List every place named in the text about Patti Smith.

--- Extract to read Enclosed Below ---

From her roots in New Jersey to her reemergence after the death of her husband in the 1990s, this remarkable biography documents Patti Smith's life within the larger context of the ebullient artistic climate of the 1970s and examines her influence on the generation of women artists who followed. Bockris and Bayley explore Patti's complicated and intriguing relationships with Robert Mapplethorpe and Sam Shepard and her friendships with Bob Dylan, John Cale, Lou Reed, and many other avant-garde musicians and artists, placing her at the heart of the New York art scene. But as quickly as she rose to acclaim, she did the unexpected: She dropped out of sight and moved to Detroit to marry and raise a family.

Filled with little-known stories and anecdotes about some of rock's most famous names, Bockris and Bayley's stunning profile of this cultural icon confirms what ingrid Sischy wrote in an article in "Interview" magazine: "[Smith] gives us something that music and words are supposed to but, in fact, rarely deliver: the power to transport ourselves."



Editorial Reviews

Amazon.com Review

If anyone in rock & roll has lived a life that divides neatly into chapters, it's godmother of punk Patti Smith. In her own words, a "gawky and homely... real nervous and sickly" little girl, she nevertheless grew up with a commanding sense of destiny. A bout with scarlet fever when she was 7 years old brought on hallucinations, which fired her already varicolored imagination. Raised a Jehovah's Witness, she broke with the faith in part because it didn't accommodate an aesthetic that embraced everyone from John Coltrane to Maria Callas, from Louisa May Alcott to Jean-Paul Sartre. Venturing to New York, she found acceptance first as a poet and then as a rock singer, drawing upon rock icons (Bob Dylan, Brian Jones, and Jim Morrison among them) to create a riveting unisexual persona all her own.

--- End of Enclosed Extract to read ---
--- Data supplied Enclosed Below ---

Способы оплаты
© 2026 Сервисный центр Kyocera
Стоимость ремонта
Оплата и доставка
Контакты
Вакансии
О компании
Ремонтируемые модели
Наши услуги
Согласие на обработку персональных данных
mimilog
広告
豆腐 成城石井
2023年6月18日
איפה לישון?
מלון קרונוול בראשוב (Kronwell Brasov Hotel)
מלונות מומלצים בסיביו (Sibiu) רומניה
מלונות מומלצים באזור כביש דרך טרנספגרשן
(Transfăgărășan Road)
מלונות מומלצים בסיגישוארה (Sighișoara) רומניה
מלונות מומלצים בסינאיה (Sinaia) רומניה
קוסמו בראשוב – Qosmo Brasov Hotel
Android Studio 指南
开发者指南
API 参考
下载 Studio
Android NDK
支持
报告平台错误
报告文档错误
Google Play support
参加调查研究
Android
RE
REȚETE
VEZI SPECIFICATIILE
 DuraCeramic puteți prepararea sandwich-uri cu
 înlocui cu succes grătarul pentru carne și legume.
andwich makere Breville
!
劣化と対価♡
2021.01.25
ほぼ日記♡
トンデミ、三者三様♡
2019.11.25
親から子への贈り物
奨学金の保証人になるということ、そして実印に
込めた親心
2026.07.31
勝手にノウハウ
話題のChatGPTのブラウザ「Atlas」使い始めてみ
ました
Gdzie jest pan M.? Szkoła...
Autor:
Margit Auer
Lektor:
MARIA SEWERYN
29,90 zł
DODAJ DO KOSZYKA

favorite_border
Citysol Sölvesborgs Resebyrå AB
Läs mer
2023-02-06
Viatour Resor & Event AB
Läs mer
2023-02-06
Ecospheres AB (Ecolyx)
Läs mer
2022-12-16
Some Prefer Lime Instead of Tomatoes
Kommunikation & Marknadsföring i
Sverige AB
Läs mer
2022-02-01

--- End of Enclosed Data supplied ---

» Exercise answer: New Jersey, New York, Detroit